## Dataset items

────────────────────────────────────────

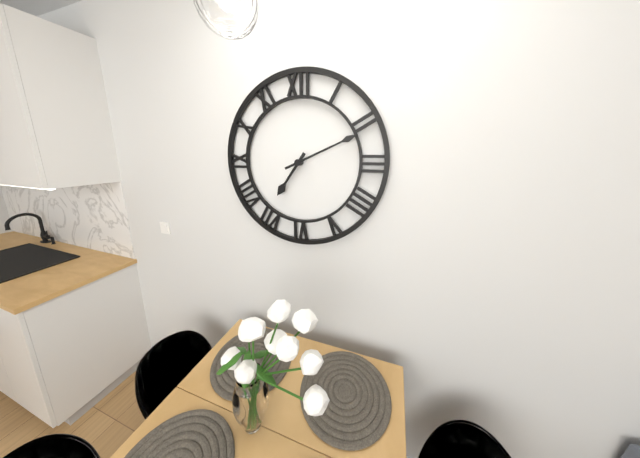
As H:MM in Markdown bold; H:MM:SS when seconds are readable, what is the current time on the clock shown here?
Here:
**7:11**
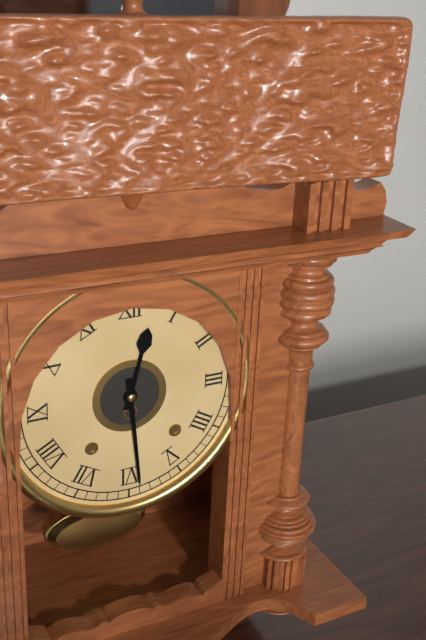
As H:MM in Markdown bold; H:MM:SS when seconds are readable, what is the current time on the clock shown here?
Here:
**12:29**
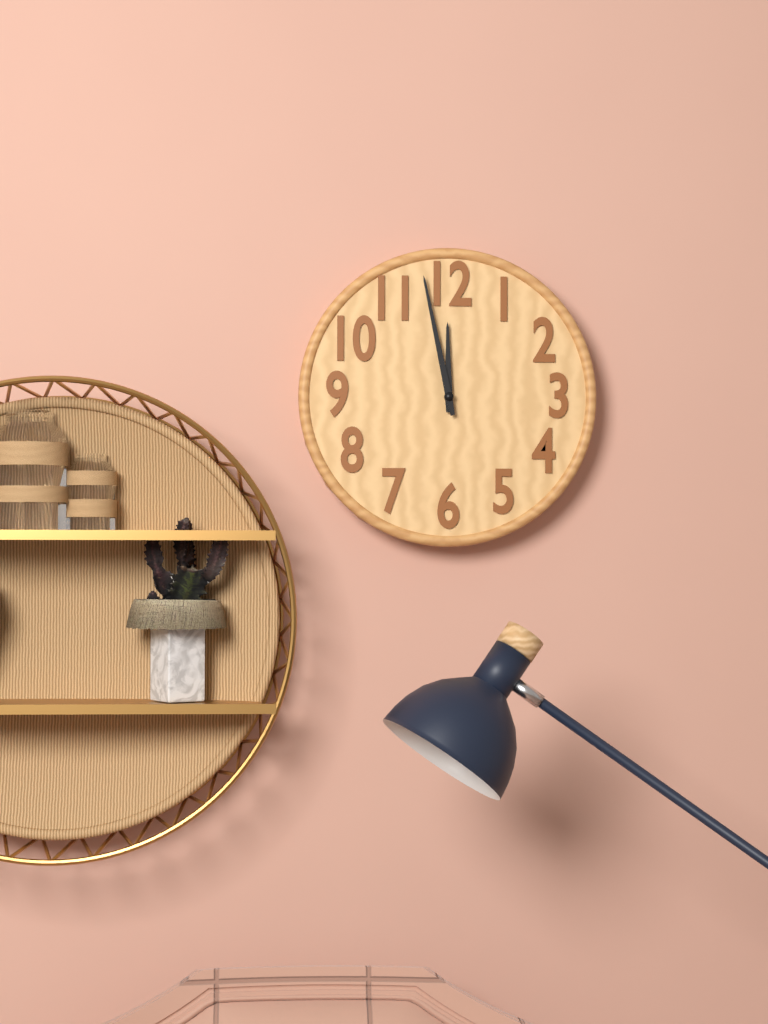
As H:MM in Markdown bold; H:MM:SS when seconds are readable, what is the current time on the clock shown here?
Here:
**11:58**
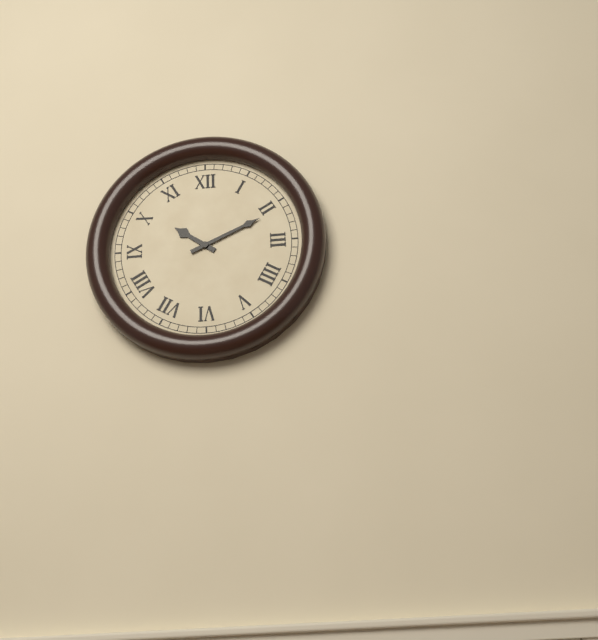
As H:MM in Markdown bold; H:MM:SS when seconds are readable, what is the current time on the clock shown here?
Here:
**10:11**
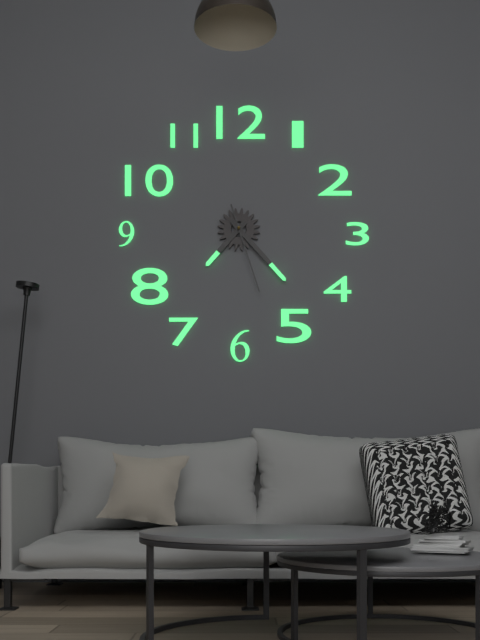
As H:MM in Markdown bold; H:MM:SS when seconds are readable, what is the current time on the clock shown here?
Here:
**7:23:27**
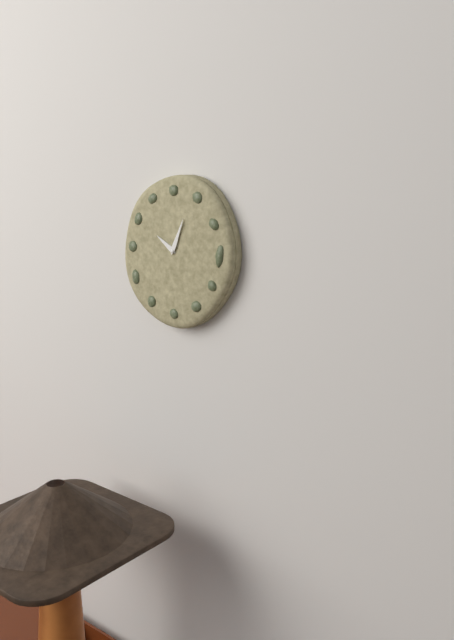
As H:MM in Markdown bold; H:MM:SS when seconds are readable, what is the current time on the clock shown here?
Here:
**10:04**
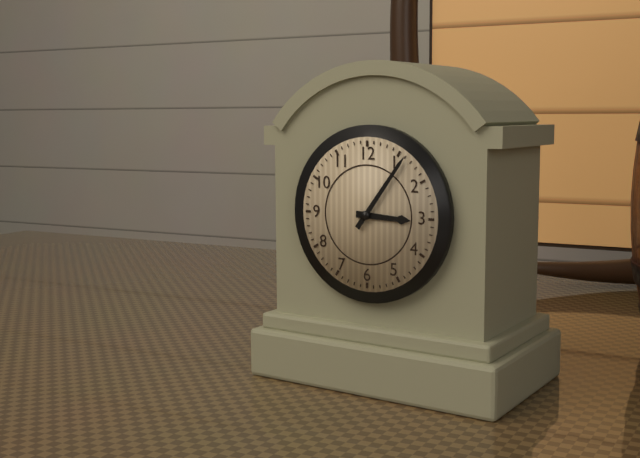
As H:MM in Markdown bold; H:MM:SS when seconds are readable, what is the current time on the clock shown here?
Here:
**3:06**
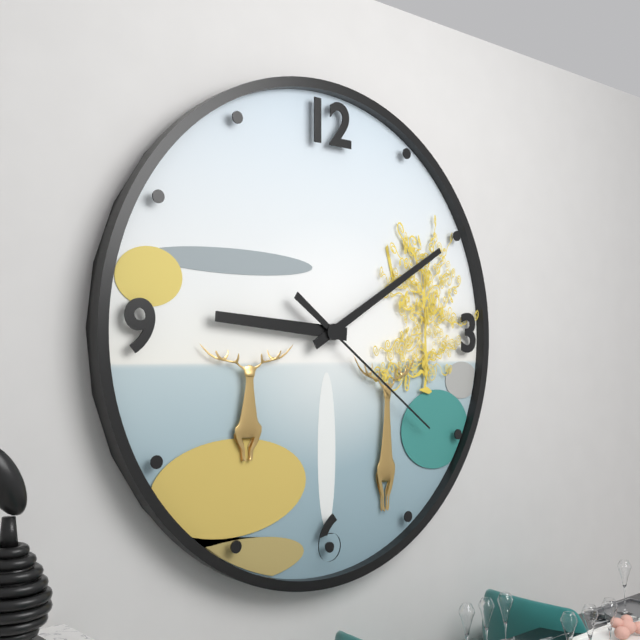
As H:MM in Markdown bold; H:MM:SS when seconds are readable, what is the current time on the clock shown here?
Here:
**9:10:21**
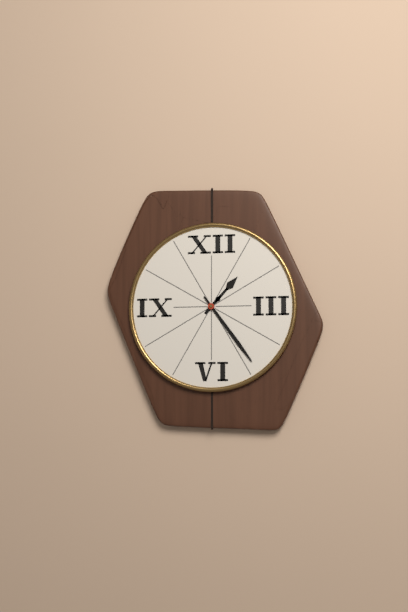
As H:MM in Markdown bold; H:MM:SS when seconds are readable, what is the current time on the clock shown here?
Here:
**1:24**
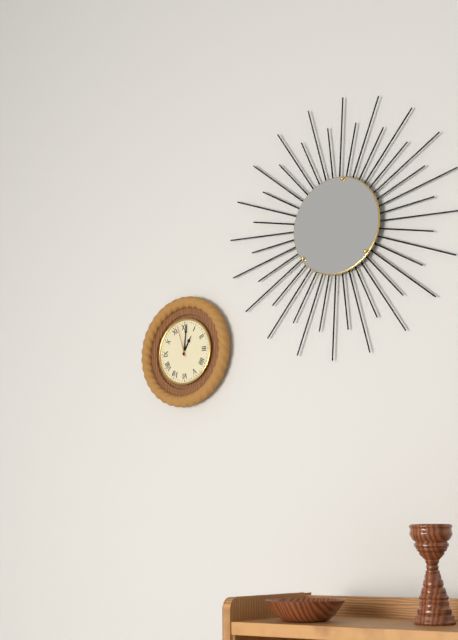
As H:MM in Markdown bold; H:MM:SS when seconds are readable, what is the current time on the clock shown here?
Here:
**1:01**
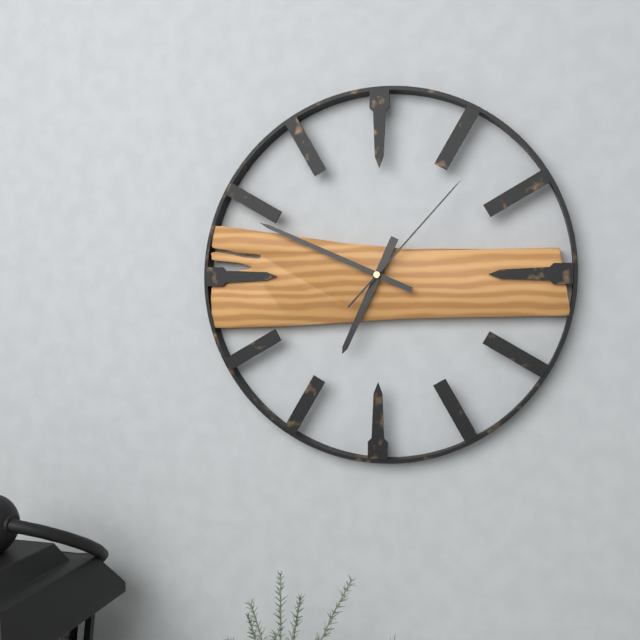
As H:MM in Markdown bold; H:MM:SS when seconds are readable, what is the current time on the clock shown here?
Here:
**6:49:07**
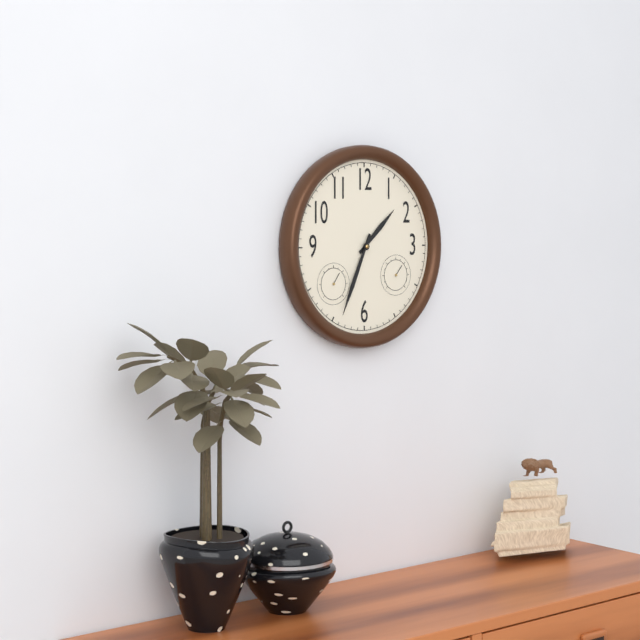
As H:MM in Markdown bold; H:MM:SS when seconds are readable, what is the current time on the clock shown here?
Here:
**1:34**
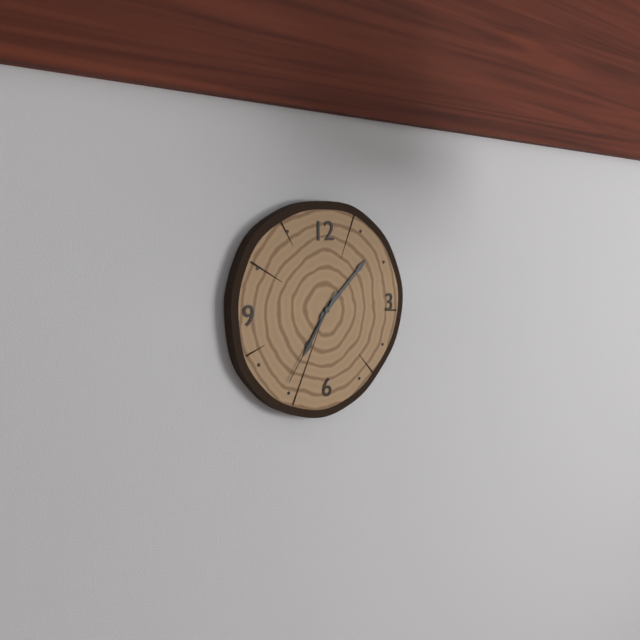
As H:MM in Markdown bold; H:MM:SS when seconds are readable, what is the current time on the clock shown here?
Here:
**7:08:36**
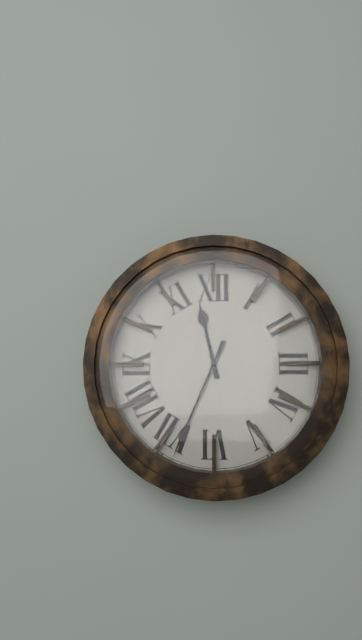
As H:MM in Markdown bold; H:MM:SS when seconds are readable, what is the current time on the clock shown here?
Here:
**11:34**
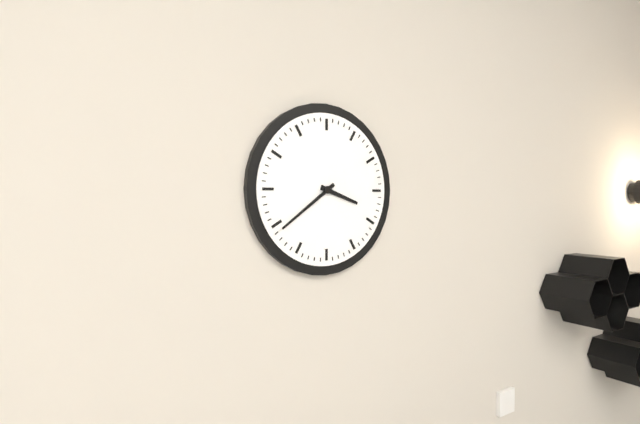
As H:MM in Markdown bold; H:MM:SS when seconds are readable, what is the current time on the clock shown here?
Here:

────────────────────────────────────────

## Aim
Rewrite every line of text in the records above as a numbered list, omitting any blank lines. Leave the pictures out of the answer.

## Right answer
1. As H:MM in Markdown bold; H:MM:SS when seconds are readable, what is the current time on the clock shown here?
2. Here:
3. **7:11**
4. As H:MM in Markdown bold; H:MM:SS when seconds are readable, what is the current time on the clock shown here?
5. Here:
6. **12:29**
7. As H:MM in Markdown bold; H:MM:SS when seconds are readable, what is the current time on the clock shown here?
8. Here:
9. **11:58**
10. As H:MM in Markdown bold; H:MM:SS when seconds are readable, what is the current time on the clock shown here?
11. Here:
12. **10:11**
13. As H:MM in Markdown bold; H:MM:SS when seconds are readable, what is the current time on the clock shown here?
14. Here:
15. **7:23:27**
16. As H:MM in Markdown bold; H:MM:SS when seconds are readable, what is the current time on the clock shown here?
17. Here:
18. **10:04**
19. As H:MM in Markdown bold; H:MM:SS when seconds are readable, what is the current time on the clock shown here?
20. Here:
21. **3:06**
22. As H:MM in Markdown bold; H:MM:SS when seconds are readable, what is the current time on the clock shown here?
23. Here:
24. **9:10:21**
25. As H:MM in Markdown bold; H:MM:SS when seconds are readable, what is the current time on the clock shown here?
26. Here:
27. **1:24**
28. As H:MM in Markdown bold; H:MM:SS when seconds are readable, what is the current time on the clock shown here?
29. Here:
30. **1:01**
31. As H:MM in Markdown bold; H:MM:SS when seconds are readable, what is the current time on the clock shown here?
32. Here:
33. **6:49:07**
34. As H:MM in Markdown bold; H:MM:SS when seconds are readable, what is the current time on the clock shown here?
35. Here:
36. **1:34**
37. As H:MM in Markdown bold; H:MM:SS when seconds are readable, what is the current time on the clock shown here?
38. Here:
39. **7:08:36**
40. As H:MM in Markdown bold; H:MM:SS when seconds are readable, what is the current time on the clock shown here?
41. Here:
42. **11:34**
43. As H:MM in Markdown bold; H:MM:SS when seconds are readable, what is the current time on the clock shown here?
44. Here:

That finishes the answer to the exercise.